Tilia cordata

Familie : Malvaceae
Geslacht : Tilia

Vegetatief : knoppen verspreid in twee rijen geplaatst, twijgen roodbruin/bruingroen kaal
of aanvankelijk iets behaard, vaak zigzag verlopend, knoppen meestal rond en scheef
boven het bladmerk geplaatst, glanzend roodachtig
Generatief : vruchten zijn bolvormige nootjes (6mm) met schutblad, meestal kaal,
zonder of met ondiepe ribben
Silhouet (30m) : vrijstaand, een hoog groeiende, dicht vertakte, bladverliezende boom met
aanvankelijk kegelvormige kroon, later een bijna ronde tot breed eironde, uitzakkende kroon

Van Tilia cordata

Deze boom is vaak aangeplant, maar soms ook in het wild te vinden.

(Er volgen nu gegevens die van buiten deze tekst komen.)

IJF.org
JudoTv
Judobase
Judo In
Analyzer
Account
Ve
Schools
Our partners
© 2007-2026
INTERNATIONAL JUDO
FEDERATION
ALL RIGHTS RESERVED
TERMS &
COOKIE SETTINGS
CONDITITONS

De boom groeit op vochtige, matig voedselrijke grond in loofbossen.
Afmeting: Tot 35 meter.
Levensduur: Overblijvend.
Bloeimaanden: Juni en juli.
Stam: Grijs, glad, later met smalle bruine scheurtjes.
Takken: Jonge taken weinig of niet behaard, jonge takken en knoppen olijfgroen tot roodachtig, een brede uitstaande kroon.
Bladeren: Hartvormig, 3 tot 8 cm breed, gezaagd, aan de bovenkant mat donkergroen, van onderen blauwgroen, in de hoeken van de nerven roodachtig of geelachtig behaard, verder kaal, onopvallende dwarsnerve, bladsteel kaal.
Bloemen: In bundels van 4 tot 15, de bloeiwijze staat min of meer af (niet hangend), 5 kroonbladen 4 tot 8 mm, geel-wit, aangenaam geurend.
Vruchten: Nootjes rond, 5 tot 6 mm, nauwelijks geribd.

Biotoop
Bodem: Zonnige tot licht beschaduwde plaatsen op vochtige, matig voedselrijke, vaak kalkhoudende, humeuze grond.
Groeiplaatsen: Hakhout, bossen, hellingbossen en houtwallen langs beken.

Verspreiding
Wereld: Europa, behalve in de noordelijkste en de zuidelijkste delen. Ook in West-Siberië en de Kaukasus.
Nederland: Vrij zeldzaam in Zuid-Limburg, Twente, de Achterhoek en bij Woensdrecht in Noord-Brabant.
België: Vrij zeldzaam in het Maasgebied en de zuidelijke Ardennen, elders zeldzaam tot zeer zeldzaam.